▸ Required work: For each line of the data below, copy it if it holds the word "tail".

▸ Task data:
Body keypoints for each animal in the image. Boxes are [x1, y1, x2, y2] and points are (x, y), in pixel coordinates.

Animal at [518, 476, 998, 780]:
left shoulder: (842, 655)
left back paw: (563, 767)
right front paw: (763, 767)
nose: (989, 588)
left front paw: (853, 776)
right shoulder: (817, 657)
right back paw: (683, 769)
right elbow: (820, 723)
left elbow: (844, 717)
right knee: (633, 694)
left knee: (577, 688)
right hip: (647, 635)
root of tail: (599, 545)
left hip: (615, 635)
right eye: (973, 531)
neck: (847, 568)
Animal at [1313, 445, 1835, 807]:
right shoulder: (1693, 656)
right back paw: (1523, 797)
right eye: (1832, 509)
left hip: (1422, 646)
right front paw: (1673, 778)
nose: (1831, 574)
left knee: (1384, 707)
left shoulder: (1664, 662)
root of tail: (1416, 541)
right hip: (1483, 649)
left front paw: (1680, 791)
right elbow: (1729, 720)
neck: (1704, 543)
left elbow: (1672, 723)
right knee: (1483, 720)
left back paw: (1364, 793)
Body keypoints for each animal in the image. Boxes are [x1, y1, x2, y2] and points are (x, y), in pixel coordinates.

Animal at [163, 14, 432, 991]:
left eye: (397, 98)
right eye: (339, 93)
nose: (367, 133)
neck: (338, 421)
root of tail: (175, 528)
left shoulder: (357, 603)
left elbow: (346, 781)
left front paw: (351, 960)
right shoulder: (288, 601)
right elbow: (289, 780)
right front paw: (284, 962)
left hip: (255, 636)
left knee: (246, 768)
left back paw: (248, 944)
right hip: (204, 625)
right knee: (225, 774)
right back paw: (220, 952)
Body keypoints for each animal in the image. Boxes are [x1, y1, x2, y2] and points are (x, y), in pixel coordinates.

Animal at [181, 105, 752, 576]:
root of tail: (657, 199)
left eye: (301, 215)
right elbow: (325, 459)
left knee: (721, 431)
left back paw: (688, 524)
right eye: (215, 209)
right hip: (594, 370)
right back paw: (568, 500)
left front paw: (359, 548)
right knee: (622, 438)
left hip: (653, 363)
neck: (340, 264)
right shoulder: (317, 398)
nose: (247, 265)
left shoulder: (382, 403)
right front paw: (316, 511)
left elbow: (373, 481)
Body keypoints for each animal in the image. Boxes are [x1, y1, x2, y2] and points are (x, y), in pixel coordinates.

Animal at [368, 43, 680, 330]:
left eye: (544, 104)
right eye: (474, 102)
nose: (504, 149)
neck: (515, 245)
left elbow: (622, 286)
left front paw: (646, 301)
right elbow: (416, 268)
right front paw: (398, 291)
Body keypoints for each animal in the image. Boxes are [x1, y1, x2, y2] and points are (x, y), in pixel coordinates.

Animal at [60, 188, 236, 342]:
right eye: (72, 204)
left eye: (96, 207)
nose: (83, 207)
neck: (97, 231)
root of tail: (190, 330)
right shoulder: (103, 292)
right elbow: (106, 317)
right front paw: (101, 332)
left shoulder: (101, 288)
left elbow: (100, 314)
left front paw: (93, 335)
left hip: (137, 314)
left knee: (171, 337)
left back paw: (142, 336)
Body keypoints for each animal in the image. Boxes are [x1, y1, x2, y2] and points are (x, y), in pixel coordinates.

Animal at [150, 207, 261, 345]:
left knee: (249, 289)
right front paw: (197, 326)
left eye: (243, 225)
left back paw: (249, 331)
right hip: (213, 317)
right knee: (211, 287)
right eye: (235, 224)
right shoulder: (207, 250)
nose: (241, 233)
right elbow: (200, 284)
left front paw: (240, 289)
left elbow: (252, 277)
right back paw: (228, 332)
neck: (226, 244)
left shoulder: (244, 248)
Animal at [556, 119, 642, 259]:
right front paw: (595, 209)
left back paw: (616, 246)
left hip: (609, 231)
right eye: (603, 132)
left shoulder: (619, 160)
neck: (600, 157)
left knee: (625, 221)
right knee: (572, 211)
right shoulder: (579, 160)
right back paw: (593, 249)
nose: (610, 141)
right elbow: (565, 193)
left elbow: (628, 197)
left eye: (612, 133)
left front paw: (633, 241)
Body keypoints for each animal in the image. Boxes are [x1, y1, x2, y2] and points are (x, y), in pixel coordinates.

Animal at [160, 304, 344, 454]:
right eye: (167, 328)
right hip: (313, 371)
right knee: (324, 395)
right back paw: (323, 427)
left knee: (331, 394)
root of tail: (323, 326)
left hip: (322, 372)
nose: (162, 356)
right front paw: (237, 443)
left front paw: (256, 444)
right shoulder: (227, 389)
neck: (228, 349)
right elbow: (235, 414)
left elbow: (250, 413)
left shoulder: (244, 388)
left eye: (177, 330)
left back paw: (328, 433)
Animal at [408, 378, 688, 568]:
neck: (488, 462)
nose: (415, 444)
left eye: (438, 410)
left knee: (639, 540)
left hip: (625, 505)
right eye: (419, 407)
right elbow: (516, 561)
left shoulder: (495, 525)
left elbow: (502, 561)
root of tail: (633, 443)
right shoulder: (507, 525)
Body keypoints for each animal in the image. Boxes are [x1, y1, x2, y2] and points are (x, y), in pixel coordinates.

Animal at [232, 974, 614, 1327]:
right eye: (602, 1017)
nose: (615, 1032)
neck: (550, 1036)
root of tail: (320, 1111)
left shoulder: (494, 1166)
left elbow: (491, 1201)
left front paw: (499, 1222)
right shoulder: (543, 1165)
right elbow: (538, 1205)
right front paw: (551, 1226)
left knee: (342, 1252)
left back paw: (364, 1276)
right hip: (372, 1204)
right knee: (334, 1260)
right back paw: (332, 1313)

▸ Solution to this task:
root of tail: (599, 545)
root of tail: (1416, 541)
root of tail: (175, 528)
root of tail: (657, 199)
root of tail: (190, 330)
root of tail: (323, 326)
root of tail: (633, 443)
root of tail: (320, 1111)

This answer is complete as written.